* **TO DO**
Which lines in the rows below contain the string "global"? Select and copy each of them, treating uppercase and lowercase as different.

* **PROVIDED INFORMATION**
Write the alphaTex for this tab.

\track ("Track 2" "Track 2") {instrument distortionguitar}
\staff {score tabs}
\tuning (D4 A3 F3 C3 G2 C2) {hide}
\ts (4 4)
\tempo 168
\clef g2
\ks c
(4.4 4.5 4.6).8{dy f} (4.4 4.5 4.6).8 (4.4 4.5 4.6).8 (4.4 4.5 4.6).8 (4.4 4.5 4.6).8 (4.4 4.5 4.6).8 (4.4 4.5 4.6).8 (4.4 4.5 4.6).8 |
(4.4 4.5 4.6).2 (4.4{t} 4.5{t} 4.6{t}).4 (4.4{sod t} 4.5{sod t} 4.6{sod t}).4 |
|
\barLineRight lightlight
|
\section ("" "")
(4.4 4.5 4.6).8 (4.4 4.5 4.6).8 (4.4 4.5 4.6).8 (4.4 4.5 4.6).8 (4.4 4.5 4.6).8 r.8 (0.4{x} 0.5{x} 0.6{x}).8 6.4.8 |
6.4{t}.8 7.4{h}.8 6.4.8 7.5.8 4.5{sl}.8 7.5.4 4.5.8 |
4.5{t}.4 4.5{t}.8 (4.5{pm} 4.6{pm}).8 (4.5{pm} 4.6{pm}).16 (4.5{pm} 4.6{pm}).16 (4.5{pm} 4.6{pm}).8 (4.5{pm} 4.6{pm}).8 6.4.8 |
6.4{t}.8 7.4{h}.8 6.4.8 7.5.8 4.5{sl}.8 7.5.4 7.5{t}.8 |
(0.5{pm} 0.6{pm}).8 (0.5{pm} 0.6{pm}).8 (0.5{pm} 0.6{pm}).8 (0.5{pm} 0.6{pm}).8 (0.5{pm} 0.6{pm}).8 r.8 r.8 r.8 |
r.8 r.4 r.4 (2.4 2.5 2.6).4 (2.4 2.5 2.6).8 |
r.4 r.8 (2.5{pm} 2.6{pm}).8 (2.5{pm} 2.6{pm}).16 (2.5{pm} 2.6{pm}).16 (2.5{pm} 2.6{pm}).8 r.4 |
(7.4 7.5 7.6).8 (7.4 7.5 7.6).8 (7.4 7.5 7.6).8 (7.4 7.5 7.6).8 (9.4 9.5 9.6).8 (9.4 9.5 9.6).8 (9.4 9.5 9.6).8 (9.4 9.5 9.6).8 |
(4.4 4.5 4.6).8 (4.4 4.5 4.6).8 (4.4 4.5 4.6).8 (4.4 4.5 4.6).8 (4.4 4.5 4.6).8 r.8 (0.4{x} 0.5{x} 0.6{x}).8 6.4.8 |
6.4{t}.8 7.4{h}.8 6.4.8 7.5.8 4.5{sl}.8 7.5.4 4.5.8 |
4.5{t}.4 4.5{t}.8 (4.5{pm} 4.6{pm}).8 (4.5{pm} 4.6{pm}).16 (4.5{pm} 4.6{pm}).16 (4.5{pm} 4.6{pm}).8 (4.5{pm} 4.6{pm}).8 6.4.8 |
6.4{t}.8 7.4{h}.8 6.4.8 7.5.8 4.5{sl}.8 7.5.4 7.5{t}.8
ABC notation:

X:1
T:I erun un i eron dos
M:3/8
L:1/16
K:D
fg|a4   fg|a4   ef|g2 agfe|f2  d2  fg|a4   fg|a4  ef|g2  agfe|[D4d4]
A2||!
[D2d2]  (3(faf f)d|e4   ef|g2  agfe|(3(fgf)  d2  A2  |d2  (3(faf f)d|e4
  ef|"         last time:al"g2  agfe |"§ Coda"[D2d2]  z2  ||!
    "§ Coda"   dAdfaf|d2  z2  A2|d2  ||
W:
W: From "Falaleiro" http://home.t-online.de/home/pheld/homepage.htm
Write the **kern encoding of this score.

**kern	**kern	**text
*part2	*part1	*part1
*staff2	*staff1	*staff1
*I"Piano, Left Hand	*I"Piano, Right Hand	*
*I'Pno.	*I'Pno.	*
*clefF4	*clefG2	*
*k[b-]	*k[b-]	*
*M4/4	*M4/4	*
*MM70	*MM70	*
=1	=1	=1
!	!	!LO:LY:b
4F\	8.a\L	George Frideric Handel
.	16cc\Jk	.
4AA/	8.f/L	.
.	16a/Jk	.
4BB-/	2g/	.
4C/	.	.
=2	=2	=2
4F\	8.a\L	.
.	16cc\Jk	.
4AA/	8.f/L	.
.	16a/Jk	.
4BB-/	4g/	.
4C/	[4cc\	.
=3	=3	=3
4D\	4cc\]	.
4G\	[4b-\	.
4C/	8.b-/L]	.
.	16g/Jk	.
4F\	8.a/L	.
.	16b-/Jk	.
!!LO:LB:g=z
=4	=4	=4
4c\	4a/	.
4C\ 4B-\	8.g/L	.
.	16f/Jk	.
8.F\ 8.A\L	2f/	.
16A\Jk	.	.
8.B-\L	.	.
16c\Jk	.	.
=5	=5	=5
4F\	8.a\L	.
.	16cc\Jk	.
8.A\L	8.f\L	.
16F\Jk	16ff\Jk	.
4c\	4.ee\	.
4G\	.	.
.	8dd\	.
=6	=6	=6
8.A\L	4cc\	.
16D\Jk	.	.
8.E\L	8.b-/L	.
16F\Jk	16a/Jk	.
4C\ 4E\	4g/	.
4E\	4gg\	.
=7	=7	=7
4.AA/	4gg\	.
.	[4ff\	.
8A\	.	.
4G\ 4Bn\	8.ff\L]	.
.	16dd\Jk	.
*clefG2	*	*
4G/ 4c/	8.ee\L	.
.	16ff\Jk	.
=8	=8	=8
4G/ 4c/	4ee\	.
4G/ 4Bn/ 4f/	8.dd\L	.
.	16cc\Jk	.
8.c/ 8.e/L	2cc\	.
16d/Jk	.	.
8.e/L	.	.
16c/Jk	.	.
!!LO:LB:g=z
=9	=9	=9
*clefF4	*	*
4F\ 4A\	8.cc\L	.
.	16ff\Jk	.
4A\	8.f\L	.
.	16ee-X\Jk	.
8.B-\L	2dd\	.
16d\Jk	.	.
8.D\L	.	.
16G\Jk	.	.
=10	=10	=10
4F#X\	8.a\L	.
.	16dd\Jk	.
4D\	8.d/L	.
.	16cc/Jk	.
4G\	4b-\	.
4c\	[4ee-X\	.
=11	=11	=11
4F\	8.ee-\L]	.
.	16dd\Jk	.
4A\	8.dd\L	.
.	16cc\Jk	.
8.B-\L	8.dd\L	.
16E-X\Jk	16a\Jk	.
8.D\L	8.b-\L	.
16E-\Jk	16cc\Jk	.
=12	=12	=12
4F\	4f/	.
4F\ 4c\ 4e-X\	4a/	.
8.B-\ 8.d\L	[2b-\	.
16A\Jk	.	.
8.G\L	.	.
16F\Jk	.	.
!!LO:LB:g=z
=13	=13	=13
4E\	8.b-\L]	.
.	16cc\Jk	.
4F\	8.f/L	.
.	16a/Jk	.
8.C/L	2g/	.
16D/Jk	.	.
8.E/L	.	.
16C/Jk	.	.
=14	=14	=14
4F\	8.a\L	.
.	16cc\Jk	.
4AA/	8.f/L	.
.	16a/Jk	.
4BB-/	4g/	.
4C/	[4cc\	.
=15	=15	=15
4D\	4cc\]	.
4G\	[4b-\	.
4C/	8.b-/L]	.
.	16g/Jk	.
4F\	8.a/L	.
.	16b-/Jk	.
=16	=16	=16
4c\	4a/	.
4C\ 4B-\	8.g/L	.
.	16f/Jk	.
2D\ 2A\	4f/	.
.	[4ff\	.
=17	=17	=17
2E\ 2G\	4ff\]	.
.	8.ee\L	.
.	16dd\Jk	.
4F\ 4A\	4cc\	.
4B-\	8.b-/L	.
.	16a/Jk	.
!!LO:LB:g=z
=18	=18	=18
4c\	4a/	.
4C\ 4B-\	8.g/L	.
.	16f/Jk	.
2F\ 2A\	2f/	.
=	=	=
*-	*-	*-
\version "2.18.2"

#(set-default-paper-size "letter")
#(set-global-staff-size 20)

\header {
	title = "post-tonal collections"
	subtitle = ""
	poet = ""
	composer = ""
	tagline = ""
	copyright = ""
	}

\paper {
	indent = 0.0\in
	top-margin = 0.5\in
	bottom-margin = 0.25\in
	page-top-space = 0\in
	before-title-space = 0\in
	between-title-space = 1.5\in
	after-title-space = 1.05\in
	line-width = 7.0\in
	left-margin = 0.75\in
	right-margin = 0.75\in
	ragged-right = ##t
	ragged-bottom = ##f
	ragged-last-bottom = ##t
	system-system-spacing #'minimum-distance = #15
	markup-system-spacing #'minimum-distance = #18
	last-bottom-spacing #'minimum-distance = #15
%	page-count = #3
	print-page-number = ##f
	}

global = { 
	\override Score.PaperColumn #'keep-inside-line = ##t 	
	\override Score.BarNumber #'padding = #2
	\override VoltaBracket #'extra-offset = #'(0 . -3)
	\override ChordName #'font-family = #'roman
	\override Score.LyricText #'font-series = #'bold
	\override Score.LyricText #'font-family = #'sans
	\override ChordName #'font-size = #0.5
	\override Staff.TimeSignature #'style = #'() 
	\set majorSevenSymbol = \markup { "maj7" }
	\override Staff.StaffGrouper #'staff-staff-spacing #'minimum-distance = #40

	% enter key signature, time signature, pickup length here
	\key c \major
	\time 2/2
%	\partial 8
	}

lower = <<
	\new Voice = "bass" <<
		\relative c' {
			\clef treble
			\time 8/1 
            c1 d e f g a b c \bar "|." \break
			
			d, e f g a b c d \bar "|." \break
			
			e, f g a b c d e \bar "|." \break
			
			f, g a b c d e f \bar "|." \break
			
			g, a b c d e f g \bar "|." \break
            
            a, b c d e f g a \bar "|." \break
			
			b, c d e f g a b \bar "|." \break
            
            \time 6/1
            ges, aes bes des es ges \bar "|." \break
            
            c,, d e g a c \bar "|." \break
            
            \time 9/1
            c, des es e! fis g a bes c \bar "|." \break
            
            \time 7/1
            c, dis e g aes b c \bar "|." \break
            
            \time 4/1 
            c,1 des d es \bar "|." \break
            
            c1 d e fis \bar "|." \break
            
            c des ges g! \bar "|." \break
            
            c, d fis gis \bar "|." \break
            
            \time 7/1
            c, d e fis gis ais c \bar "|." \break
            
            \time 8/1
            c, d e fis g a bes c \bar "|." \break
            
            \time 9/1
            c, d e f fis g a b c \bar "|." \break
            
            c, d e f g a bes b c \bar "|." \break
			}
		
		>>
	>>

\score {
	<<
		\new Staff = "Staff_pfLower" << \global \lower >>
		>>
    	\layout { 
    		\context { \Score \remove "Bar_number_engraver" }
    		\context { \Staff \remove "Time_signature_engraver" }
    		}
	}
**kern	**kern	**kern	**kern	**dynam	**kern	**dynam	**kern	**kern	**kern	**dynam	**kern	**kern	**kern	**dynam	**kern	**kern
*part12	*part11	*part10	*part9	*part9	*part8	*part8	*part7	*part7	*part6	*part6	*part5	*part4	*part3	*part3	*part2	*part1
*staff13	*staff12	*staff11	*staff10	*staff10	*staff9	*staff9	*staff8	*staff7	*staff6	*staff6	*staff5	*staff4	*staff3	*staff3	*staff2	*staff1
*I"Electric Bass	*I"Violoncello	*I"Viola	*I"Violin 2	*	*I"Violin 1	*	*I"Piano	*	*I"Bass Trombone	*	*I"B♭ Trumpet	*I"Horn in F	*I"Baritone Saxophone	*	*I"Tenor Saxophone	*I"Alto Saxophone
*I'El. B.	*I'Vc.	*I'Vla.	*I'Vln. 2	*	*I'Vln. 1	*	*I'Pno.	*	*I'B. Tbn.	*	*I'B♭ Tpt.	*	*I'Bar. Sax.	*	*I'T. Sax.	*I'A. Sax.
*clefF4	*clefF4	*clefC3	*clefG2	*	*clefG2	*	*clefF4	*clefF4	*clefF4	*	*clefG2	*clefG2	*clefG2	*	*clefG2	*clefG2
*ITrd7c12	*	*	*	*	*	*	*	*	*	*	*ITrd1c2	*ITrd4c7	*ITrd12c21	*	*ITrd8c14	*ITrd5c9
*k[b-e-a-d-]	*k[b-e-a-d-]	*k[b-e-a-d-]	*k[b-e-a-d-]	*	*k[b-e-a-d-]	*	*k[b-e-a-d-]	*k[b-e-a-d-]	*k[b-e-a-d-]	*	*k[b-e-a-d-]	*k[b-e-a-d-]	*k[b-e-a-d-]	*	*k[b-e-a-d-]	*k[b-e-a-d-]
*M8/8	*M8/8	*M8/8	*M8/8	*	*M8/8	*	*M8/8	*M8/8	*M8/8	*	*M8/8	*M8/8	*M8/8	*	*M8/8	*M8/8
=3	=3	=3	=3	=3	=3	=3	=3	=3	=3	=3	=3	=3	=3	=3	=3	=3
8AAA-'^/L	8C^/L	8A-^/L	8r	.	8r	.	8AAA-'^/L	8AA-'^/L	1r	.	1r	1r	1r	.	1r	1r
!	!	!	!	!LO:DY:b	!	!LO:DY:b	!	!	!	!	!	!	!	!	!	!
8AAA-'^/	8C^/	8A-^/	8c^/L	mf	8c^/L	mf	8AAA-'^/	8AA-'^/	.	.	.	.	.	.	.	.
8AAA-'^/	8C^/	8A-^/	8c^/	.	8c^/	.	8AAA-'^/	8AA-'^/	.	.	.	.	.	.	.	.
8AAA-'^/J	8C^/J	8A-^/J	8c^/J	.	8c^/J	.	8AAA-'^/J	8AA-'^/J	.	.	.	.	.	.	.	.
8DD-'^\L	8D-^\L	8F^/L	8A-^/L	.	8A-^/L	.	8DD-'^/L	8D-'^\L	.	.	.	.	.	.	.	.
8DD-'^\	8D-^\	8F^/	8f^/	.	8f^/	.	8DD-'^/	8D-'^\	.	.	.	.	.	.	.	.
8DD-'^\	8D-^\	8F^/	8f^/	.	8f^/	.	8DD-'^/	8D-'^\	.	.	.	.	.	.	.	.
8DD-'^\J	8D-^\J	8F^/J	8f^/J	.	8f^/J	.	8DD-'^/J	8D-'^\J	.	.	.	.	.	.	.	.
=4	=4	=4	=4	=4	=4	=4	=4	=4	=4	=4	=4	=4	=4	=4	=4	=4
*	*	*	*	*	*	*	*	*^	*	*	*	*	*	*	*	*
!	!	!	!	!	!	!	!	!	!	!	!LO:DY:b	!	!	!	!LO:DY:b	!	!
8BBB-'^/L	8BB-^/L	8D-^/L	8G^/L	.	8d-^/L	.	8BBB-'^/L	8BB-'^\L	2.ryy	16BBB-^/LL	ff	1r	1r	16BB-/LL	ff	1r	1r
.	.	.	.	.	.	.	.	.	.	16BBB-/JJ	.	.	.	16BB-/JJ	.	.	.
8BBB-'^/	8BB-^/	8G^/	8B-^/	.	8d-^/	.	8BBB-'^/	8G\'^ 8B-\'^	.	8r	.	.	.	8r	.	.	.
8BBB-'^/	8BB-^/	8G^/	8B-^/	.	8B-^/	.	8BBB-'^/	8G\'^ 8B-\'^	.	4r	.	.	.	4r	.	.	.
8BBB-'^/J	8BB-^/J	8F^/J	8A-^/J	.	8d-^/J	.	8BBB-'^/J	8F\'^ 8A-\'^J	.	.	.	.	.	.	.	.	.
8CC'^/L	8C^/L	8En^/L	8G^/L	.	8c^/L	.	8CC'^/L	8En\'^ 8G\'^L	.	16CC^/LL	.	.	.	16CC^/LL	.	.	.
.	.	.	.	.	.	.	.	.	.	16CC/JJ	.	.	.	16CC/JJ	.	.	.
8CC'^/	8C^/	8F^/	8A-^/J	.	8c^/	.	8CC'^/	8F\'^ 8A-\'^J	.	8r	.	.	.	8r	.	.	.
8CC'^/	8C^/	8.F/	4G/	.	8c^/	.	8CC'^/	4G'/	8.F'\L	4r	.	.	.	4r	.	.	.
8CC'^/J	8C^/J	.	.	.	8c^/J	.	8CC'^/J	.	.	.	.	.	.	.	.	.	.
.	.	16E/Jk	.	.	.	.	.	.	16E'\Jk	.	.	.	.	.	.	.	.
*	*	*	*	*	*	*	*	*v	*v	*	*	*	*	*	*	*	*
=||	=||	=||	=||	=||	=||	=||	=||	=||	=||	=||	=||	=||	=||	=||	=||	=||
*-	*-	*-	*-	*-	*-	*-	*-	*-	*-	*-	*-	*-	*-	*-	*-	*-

* **OUTPUT BELOW**
#(set-global-staff-size 20)
global = { 
		\new Staff = "Staff_pfLower" << \global \lower >>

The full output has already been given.